On August 29, 2023, the California Privacy Protection Agency (“CPPA”) published draft regulations on risk assessments and cybersecurity audits required by the California Consumer Privacy Act (“CCPA”), as amended by the California Privacy Rights Act (“CPRA”). The CPPA will discuss the draft regulations at the upcoming public meeting on September 8, 2023. The draft regulations make clear that the CPPA has not yet begun formal rulemaking, and that the draft regulations are “intended to facilitate Board discussion” and are subject to change. Still, the draft regulations provide helpful insight into the obligations that regulated entities may be expected to comply with. Note that the CPPA did not release similar draft regulations for automated decision-making.
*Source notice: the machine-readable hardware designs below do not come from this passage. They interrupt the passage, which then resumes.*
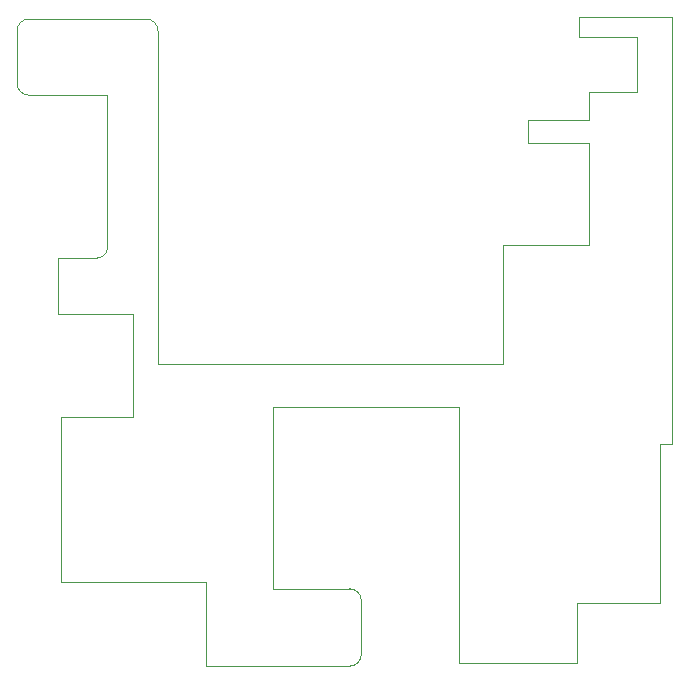
<source format=gm1>
%TF.GenerationSoftware,KiCad,Pcbnew,8.0.4*%
%TF.CreationDate,2024-09-13T22:34:43+02:00*%
%TF.ProjectId,WiiRegStripLite,57696952-6567-4537-9472-69704c697465,rev?*%
%TF.SameCoordinates,Original*%
%TF.FileFunction,Profile,NP*%
%FSLAX46Y46*%
G04 Gerber Fmt 4.6, Leading zero omitted, Abs format (unit mm)*
G04 Created by KiCad (PCBNEW 8.0.4) date 2024-09-13 22:34:43*
%MOMM*%
%LPD*%
G01*
G04 APERTURE LIST*
%TA.AperFunction,Profile*%
%ADD10C,0.100000*%
%TD*%
G04 APERTURE END LIST*
D10*
X183080000Y-109790000D02*
X181880000Y-109790000D01*
X161615815Y-158440240D02*
X158543075Y-158440240D01*
X137880000Y-123870000D02*
X136960000Y-123870000D01*
X140175405Y-123868785D02*
X140274824Y-123868785D01*
X188900000Y-109800000D02*
X188900000Y-139600000D01*
X134463795Y-110094409D02*
G75*
G02*
X133463791Y-109094546I5J1000009D01*
G01*
X136960000Y-128640025D02*
X136959663Y-124687529D01*
X133463793Y-109094546D02*
X133463185Y-104654196D01*
X145392508Y-104654059D02*
X145392508Y-132842299D01*
X158543075Y-158440000D02*
X149500000Y-158440000D01*
X141124824Y-110094396D02*
X141124824Y-123018785D01*
X181880000Y-112170000D02*
X177020000Y-112170000D01*
X185990000Y-103470000D02*
X188920000Y-103470000D01*
X188900000Y-139600000D02*
X187900000Y-139600000D01*
X136960000Y-123870000D02*
X136959663Y-124687529D01*
X140326078Y-128643785D02*
X136960000Y-128640025D01*
X181910000Y-114190000D02*
X176690000Y-114190000D01*
X155141746Y-136485424D02*
X170900000Y-136500000D01*
X170900000Y-152400000D02*
X170900000Y-158200000D01*
X180900000Y-122800000D02*
X176673576Y-122805443D01*
X162615815Y-157440240D02*
X162615815Y-152885424D01*
X134463185Y-103654059D02*
X144392508Y-103654059D01*
X187900000Y-153100000D02*
X180900000Y-153100000D01*
X140175405Y-123868785D02*
X137880000Y-123870000D01*
X181080000Y-103460000D02*
X183080000Y-103460000D01*
X174592508Y-132842299D02*
X174590000Y-122800000D01*
X170900000Y-158200000D02*
X180900000Y-158200000D01*
X176690000Y-112170000D02*
X177020000Y-112170000D01*
X181880000Y-112170000D02*
X181880000Y-109790000D01*
X141124824Y-123018785D02*
G75*
G02*
X140274824Y-123868824I-850024J-15D01*
G01*
X155141746Y-151885424D02*
X155141746Y-136485424D01*
X137230000Y-137320000D02*
X137220000Y-151330000D01*
X145392508Y-132842299D02*
X174592508Y-132842299D01*
X176673576Y-122805443D02*
X174590000Y-122800000D01*
X181900000Y-122800000D02*
X181910000Y-114190000D01*
X134463795Y-110094409D02*
X141124824Y-110094409D01*
X185990000Y-103470000D02*
X183080000Y-103460000D01*
X161615815Y-151885424D02*
G75*
G02*
X162615776Y-152885424I-15J-999976D01*
G01*
X161615815Y-151885424D02*
X155141746Y-151885424D01*
X188900000Y-109800000D02*
X188920000Y-103470000D01*
X187900000Y-139600000D02*
X187900000Y-153100000D01*
X162615815Y-157440240D02*
G75*
G02*
X161615815Y-158440315I-999915J-160D01*
G01*
X176690000Y-114190000D02*
X176690000Y-112170000D01*
X181880000Y-105160000D02*
X181080000Y-105160000D01*
X143243576Y-128643785D02*
X140326078Y-128643785D01*
X185990000Y-105150000D02*
X185990000Y-109795000D01*
X149500000Y-151330000D02*
X149500000Y-158440000D01*
X180900000Y-153100000D02*
X180900000Y-158200000D01*
X180900000Y-122800000D02*
X181900000Y-122800000D01*
X183080000Y-109790000D02*
X185990000Y-109795000D01*
X170900000Y-136500000D02*
X170900000Y-152400000D01*
X137220000Y-151330000D02*
X149500000Y-151330000D01*
X144392508Y-103654059D02*
G75*
G02*
X145392541Y-104654059I-8J-1000041D01*
G01*
X181080000Y-105160000D02*
X181080000Y-103460000D01*
X143243576Y-137312546D02*
X137230000Y-137320000D01*
X133463185Y-104654196D02*
G75*
G02*
X134463185Y-103654085I1000015J96D01*
G01*
X143243576Y-128643785D02*
X143243576Y-137312546D01*
X181880000Y-105160000D02*
X185990000Y-105150000D01*
M02*

</source>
According to the draft regulations, before initiating certain processing, businesses would be required to conduct risk assessments if their “processing of consumers’ personal information presents significant risk to consumers’ privacy.”
Key Takeaways from the Draft Risk Assessment Regulations
- Enumerates seven instances in which a risk assessment would be required;
- Added definitions for “Artificial Intelligence” and “Automated Decision-Making Technology”;
- Minimum content requirements for risk assessments;
- Additional requirements for businesses that process personal information to train or use Artificial Intelligence or Automated Decision-making Technology, such as the requirement to include in the risk assessment a plain language explanation of why the business is using or seeking to use Automated Decision-making Technology;
- Requirement for expanded stakeholder involvement in preparing, contributing to and reviewing risk assessments; and
- Requirements to submit annual risk assessments to the CPPA.
The draft regulations require businesses “whose processing of consumers’ personal information presents significant risk to consumers’ privacy or security, to perform a cybersecurity audit on an annual basis.”
Key Takeaways from the Draft Cybersecurity Audit Regulations
- Enumerates categories of businesses required to complete cybersecurity audits, however, the specific categories are one of the areas for board discussion on September 8th;
- Detailed requirements for conducting cybersecurity audits, such as using an external third-party auditor and implementing and maintaining extensive information security requirements; and
- Businesses that are required to complete an audit would need to submit to the CPPA a written certification that the business has complied with the requirements during the preceding twelve months covered by the audit or a written acknowledgement that the business was unable to or did not comply with the requirements.
While these regulations are still in draft form, businesses should use this time to evaluate whether or not they may be required to submit risk assessments and cybersecurity audits pursuant to the CPPA. Efforts may include conducting data mapping and data classification exercises, understanding the use of artificial intelligence and automating decision-making technology within the organization, identifying categories of sensitive personal information, and working with IT and other business teams to ensure appropriate infrastructure to complete such assessments and audits.